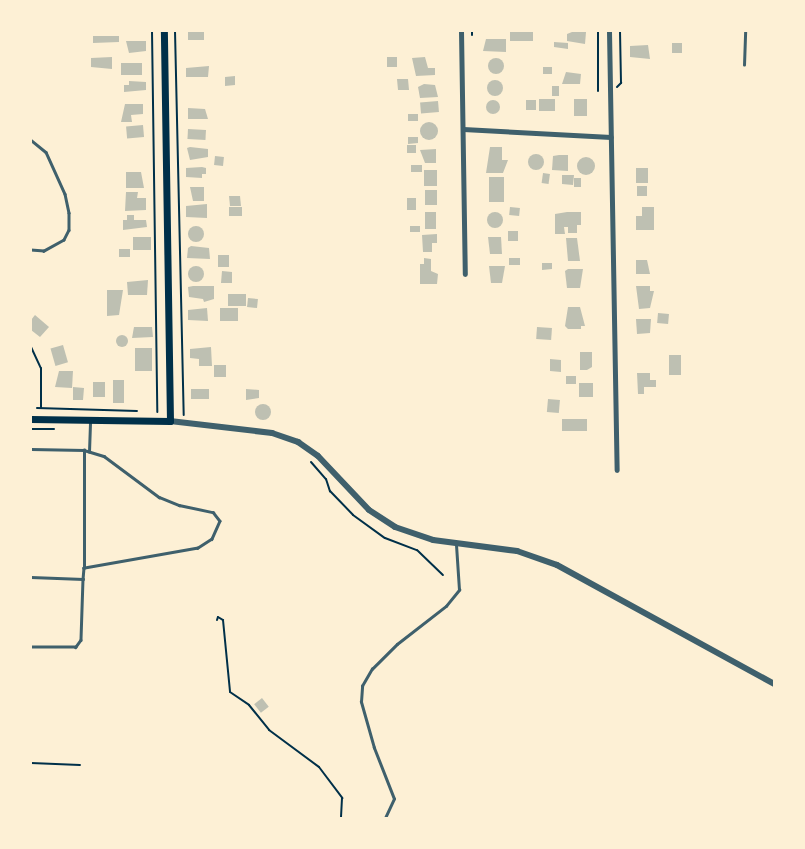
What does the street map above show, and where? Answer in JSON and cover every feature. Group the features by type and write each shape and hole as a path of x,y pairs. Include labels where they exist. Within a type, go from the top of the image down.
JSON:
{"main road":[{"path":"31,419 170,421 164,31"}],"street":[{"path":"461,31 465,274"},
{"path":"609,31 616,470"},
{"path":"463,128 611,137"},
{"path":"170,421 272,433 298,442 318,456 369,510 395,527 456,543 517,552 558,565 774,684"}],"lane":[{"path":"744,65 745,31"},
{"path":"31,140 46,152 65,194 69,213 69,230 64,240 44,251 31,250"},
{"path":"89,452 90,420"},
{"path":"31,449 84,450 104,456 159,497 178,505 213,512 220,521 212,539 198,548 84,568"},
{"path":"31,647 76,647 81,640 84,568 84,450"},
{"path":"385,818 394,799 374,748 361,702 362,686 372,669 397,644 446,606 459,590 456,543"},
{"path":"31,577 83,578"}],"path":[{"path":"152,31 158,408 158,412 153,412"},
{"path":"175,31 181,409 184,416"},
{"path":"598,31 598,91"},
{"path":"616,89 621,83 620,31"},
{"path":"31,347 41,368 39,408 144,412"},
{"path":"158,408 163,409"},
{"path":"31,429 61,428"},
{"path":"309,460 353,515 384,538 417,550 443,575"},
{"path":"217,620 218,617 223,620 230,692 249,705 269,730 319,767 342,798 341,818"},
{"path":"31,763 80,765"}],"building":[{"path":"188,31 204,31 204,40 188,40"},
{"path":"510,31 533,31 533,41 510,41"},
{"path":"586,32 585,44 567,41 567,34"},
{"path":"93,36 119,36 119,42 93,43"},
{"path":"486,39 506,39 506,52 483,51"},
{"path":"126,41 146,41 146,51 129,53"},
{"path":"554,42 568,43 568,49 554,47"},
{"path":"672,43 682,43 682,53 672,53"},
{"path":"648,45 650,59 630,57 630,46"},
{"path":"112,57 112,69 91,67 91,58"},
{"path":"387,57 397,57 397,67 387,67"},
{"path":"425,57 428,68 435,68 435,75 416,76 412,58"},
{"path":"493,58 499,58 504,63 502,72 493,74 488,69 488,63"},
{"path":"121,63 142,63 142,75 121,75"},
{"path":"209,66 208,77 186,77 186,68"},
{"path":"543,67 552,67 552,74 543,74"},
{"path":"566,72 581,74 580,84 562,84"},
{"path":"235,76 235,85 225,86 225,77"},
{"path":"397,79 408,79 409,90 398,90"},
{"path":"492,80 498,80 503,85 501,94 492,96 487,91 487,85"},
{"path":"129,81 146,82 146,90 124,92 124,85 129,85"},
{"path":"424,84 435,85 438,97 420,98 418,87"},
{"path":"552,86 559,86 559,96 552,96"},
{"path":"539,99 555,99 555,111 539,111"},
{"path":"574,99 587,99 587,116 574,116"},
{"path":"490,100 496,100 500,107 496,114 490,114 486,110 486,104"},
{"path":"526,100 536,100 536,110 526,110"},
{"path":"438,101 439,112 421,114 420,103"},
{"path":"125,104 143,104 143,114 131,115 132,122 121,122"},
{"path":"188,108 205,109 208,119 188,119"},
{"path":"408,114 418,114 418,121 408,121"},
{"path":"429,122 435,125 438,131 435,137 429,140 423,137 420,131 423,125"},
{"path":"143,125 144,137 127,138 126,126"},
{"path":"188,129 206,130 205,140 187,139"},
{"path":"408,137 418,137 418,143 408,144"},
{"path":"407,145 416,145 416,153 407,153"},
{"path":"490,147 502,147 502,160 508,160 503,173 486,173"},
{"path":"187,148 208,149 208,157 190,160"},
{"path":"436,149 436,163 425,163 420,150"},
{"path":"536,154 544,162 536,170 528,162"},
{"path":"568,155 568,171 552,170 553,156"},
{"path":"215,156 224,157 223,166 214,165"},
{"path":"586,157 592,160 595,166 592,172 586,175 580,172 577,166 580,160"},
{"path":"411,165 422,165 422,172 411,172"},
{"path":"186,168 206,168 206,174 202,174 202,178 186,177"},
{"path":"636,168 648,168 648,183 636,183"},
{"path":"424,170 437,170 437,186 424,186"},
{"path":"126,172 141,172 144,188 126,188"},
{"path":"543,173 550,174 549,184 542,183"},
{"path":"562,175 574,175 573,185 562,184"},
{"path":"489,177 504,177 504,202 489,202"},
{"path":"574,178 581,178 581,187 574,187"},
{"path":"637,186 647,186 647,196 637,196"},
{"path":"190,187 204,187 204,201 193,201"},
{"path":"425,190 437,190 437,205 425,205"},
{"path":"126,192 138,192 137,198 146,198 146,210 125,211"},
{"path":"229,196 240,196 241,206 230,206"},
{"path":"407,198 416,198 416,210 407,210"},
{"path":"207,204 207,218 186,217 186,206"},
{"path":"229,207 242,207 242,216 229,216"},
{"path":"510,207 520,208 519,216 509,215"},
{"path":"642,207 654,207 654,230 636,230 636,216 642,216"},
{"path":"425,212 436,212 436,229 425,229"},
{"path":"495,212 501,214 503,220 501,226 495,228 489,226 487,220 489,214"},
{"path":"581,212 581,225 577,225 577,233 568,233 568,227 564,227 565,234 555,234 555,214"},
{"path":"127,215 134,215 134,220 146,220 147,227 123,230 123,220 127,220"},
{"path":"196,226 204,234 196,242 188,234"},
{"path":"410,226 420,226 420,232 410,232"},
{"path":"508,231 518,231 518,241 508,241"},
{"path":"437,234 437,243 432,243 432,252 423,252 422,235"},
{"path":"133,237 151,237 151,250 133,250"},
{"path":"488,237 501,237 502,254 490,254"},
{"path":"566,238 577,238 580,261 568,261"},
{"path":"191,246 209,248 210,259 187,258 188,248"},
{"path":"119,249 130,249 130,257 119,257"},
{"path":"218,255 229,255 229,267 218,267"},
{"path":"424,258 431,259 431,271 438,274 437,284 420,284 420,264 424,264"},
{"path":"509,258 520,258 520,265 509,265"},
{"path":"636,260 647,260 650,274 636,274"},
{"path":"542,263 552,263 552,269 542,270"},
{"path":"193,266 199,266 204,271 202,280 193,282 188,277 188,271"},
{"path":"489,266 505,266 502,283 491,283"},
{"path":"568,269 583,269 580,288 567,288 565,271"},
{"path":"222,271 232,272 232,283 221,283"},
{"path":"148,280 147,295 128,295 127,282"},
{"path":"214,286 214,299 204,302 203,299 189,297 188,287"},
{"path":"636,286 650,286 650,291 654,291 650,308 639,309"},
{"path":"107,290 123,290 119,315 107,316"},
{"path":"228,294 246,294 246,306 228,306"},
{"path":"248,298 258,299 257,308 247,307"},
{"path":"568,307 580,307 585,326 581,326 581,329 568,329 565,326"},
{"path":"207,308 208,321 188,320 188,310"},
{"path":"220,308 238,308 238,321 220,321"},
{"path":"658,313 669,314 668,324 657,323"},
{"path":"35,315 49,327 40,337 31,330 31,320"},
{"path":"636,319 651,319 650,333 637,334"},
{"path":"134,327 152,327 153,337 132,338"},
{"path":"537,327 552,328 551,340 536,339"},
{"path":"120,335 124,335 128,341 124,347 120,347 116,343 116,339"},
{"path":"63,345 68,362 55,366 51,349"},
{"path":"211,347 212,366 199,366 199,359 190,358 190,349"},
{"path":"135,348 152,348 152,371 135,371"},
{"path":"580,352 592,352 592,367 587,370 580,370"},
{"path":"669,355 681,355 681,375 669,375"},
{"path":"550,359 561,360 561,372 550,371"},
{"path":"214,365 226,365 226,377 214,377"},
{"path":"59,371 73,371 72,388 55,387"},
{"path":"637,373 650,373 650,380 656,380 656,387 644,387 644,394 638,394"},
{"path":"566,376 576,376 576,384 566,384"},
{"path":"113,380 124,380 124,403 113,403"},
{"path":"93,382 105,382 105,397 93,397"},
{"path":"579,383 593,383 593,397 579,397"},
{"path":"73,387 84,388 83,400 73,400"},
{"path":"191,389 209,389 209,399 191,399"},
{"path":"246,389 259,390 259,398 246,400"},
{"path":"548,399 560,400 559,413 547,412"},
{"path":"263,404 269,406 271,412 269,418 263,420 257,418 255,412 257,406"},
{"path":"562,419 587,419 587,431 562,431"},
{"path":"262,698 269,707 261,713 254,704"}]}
++++
→ PROBLEM STATEMENT: Each line of the material that contains the string "JSON" has to be copied out.

→ ANSWER SECTION:
What does the street map above show, and where? Answer in JSON and cover every feature. Group the features by type and write each shape and hole as a path of x,y pairs. Include labels where they exist. Within a type, go from the top of the image down.
JSON:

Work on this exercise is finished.